Issue:

https://github.com/waku-org/nwaku/issues/2921#issuecomment-2239277713

TL;DR:

Analyzing Discv5 and the time it takes to find other peers, in some of the simulations we observed that some messages were being delivered twice (more info: https://www.notion.so/Message-hash-duplication-d59f6133a2e341398064562d7a4c74f2).

In order to further investigate this, we set up the node logs from INFO to TRACE. Then, we started seeing another issue. This time, some nodes were losing messages.

We were able to duplicate this issue in nWaku v0.30 and v0.31. Trying to further analyze this, we end up discovering that the issue of messages being delivered only happens when the logs are in TRACE MODE.

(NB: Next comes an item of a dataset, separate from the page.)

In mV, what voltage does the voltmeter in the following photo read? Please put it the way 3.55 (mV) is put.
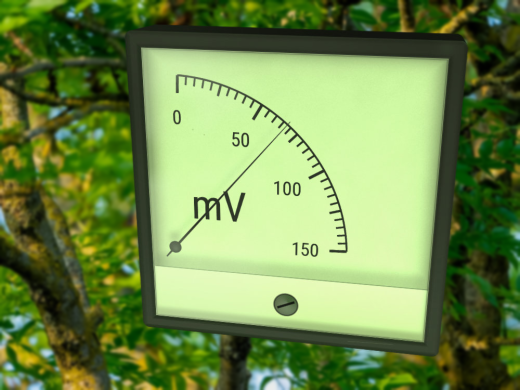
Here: 67.5 (mV)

While investigating this issue, we discovered a leak in Yamux: Yamux issue (Solved). We are still not sure if it is related, but as this also happens in mplex, and as far as we investigated, this leak issue is not part of mplex.

Extended report

In order to analyze if all nodes received all messages, we are using an image that logs the received and sent relay message events. The images are based on waku v0.30 and waku v0.31:

Over these images, we are only adding jq and curl for some checks we need to do from Kubernetes. This is why we don’t directly use the images from harbor/wakuorg.

We are deploying 3 bootstrap nodes and 100 waku nodes. Bootstrap nodes have relay disabled, as they only serve as bootstraping for discv5.